** Action item **
Write out every record below exactly, leaving the pictures out.

** Exercise material **
---
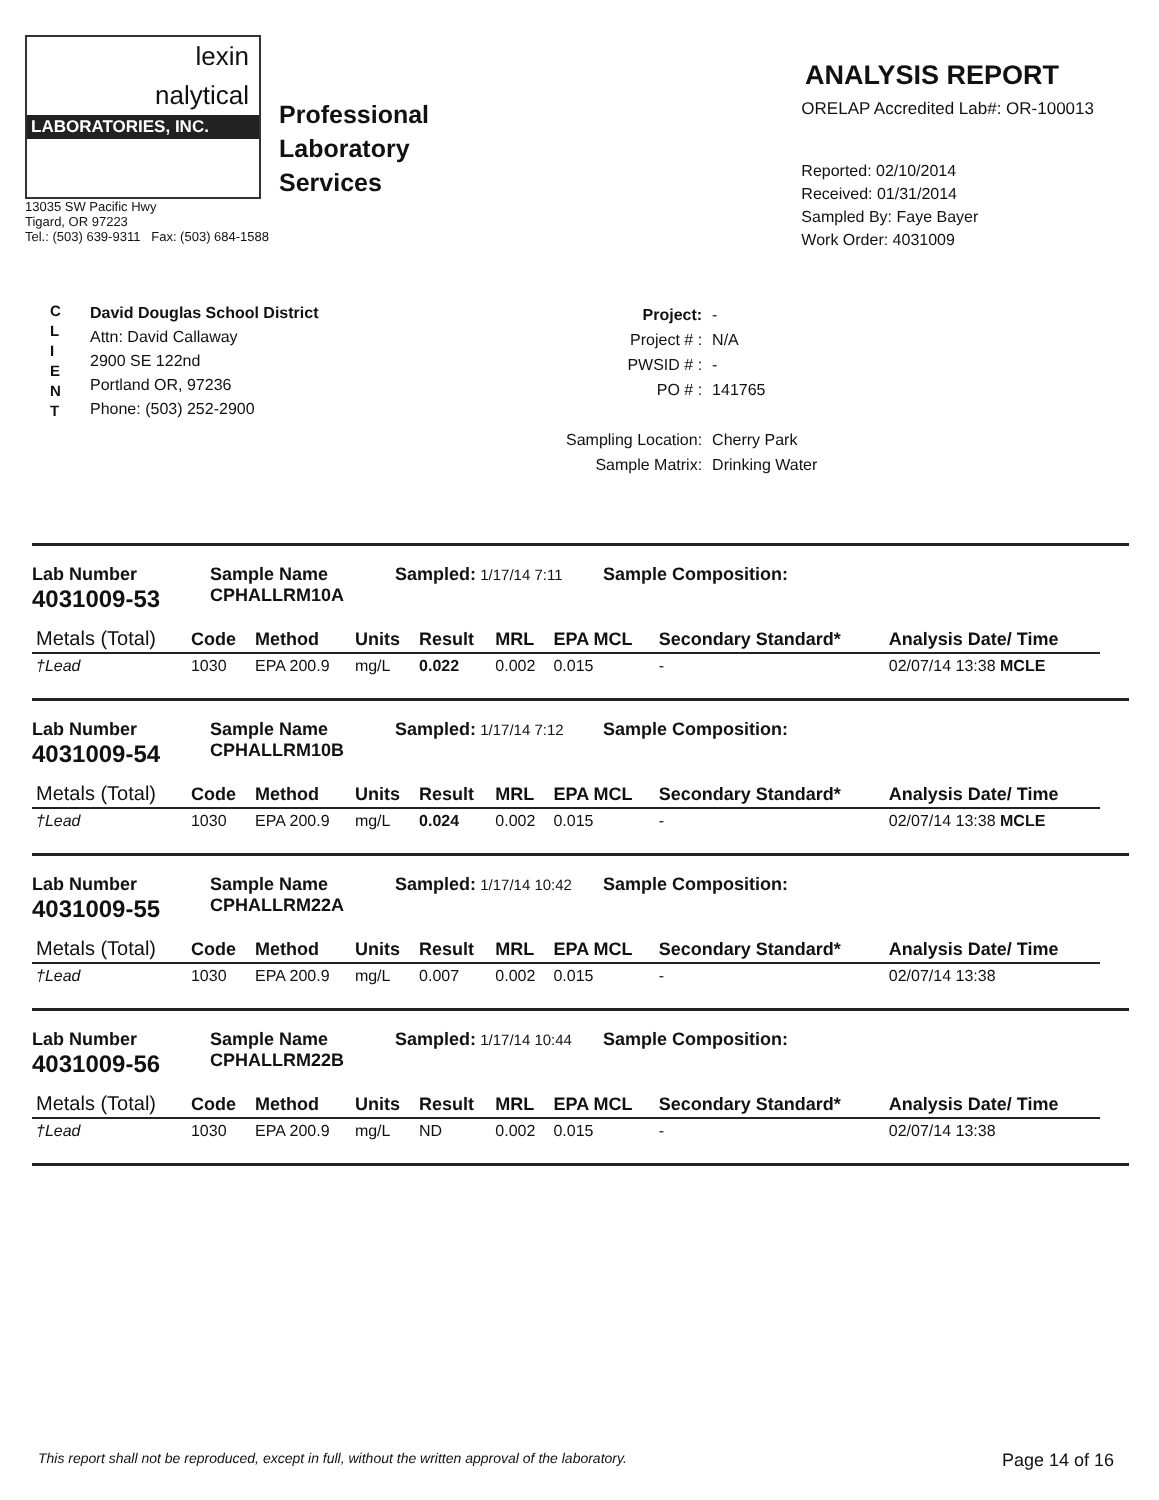lexin
nalytical
LABORATORIES, INC.
Professional
Laboratory
Services
13035 SW Pacific Hwy
Tigard, OR 97223
Tel.: (503) 639-9311 Fax: (503) 684-1588
ANALYSIS REPORT
ORELAP Accredited Lab#: OR-100013
Reported: 02/10/2014
Received: 01/31/2014
Sampled By: Faye Bayer
Work Order: 4031009
C
L
I
E
N
T
David Douglas School District
Attn: David Callaway
2900 SE 122nd
Portland OR, 97236
Phone: (503) 252-2900
| Project: | - |
| Project # : | N/A |
| PWSID # : | - |
| PO # : | 141765 |
| Sampling Location: | Cherry Park |
| Sample Matrix: | Drinking Water |
Lab Number
4031009-53
Sample Name
CPHALLRM10A
Sampled: 1/17/14 7:11
Sample Composition:
| Metals (Total) | Code | Method | Units | Result | MRL | EPA MCL | Secondary Standard* | Analysis Date/ Time |
| --- | --- | --- | --- | --- | --- | --- | --- | --- |
| †Lead | 1030 | EPA 200.9 | mg/L | 0.022 | 0.002 | 0.015 | - | 02/07/14 13:38 MCLE |
Lab Number
4031009-54
Sample Name
CPHALLRM10B
Sampled: 1/17/14 7:12
Sample Composition:
| Metals (Total) | Code | Method | Units | Result | MRL | EPA MCL | Secondary Standard* | Analysis Date/ Time |
| --- | --- | --- | --- | --- | --- | --- | --- | --- |
| †Lead | 1030 | EPA 200.9 | mg/L | 0.024 | 0.002 | 0.015 | - | 02/07/14 13:38 MCLE |
Lab Number
4031009-55
Sample Name
CPHALLRM22A
Sampled: 1/17/14 10:42
Sample Composition:
| Metals (Total) | Code | Method | Units | Result | MRL | EPA MCL | Secondary Standard* | Analysis Date/ Time |
| --- | --- | --- | --- | --- | --- | --- | --- | --- |
| †Lead | 1030 | EPA 200.9 | mg/L | 0.007 | 0.002 | 0.015 | - | 02/07/14 13:38 |
Lab Number
4031009-56
Sample Name
CPHALLRM22B
Sampled: 1/17/14 10:44
Sample Composition:
| Metals (Total) | Code | Method | Units | Result | MRL | EPA MCL | Secondary Standard* | Analysis Date/ Time |
| --- | --- | --- | --- | --- | --- | --- | --- | --- |
| †Lead | 1030 | EPA 200.9 | mg/L | ND | 0.002 | 0.015 | - | 02/07/14 13:38 |
This report shall not be reproduced, except in full, without the written approval of the laboratory. Page 14 of 16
---
** Answer space **
lexin
nalytical
LABORATORIES, INC.
Professional
Laboratory
Services
13035 SW Pacific Hwy
Tigard, OR 97223
Tel.: (503) 639-9311 Fax: (503) 684-1588
ANALYSIS REPORT
ORELAP Accredited Lab#: OR-100013
Reported: 02/10/2014
Received: 01/31/2014
Sampled By: Faye Bayer
Work Order: 4031009
C
L
I
E
N
T
David Douglas School District
Attn: David Callaway
2900 SE 122nd
Portland OR, 97236
Phone: (503) 252-2900
| Project: | - |
| Project # : | N/A |
| PWSID # : | - |
| PO # : | 141765 |
| Sampling Location: | Cherry Park |
| Sample Matrix: | Drinking Water |
Lab Number
4031009-53
Sample Name
CPHALLRM10A
Sampled: 1/17/14 7:11
Sample Composition:
| Metals (Total) | Code | Method | Units | Result | MRL | EPA MCL | Secondary Standard* | Analysis Date/ Time |
| --- | --- | --- | --- | --- | --- | --- | --- | --- |
| †Lead | 1030 | EPA 200.9 | mg/L | 0.022 | 0.002 | 0.015 | - | 02/07/14 13:38 MCLE |
Lab Number
4031009-54
Sample Name
CPHALLRM10B
Sampled: 1/17/14 7:12
Sample Composition:
| Metals (Total) | Code | Method | Units | Result | MRL | EPA MCL | Secondary Standard* | Analysis Date/ Time |
| --- | --- | --- | --- | --- | --- | --- | --- | --- |
| †Lead | 1030 | EPA 200.9 | mg/L | 0.024 | 0.002 | 0.015 | - | 02/07/14 13:38 MCLE |
Lab Number
4031009-55
Sample Name
CPHALLRM22A
Sampled: 1/17/14 10:42
Sample Composition:
| Metals (Total) | Code | Method | Units | Result | MRL | EPA MCL | Secondary Standard* | Analysis Date/ Time |
| --- | --- | --- | --- | --- | --- | --- | --- | --- |
| †Lead | 1030 | EPA 200.9 | mg/L | 0.007 | 0.002 | 0.015 | - | 02/07/14 13:38 |
Lab Number
4031009-56
Sample Name
CPHALLRM22B
Sampled: 1/17/14 10:44
Sample Composition:
| Metals (Total) | Code | Method | Units | Result | MRL | EPA MCL | Secondary Standard* | Analysis Date/ Time |
| --- | --- | --- | --- | --- | --- | --- | --- | --- |
| †Lead | 1030 | EPA 200.9 | mg/L | ND | 0.002 | 0.015 | - | 02/07/14 13:38 |
This report shall not be reproduced, except in full, without the written approval of the laboratory. Page 14 of 16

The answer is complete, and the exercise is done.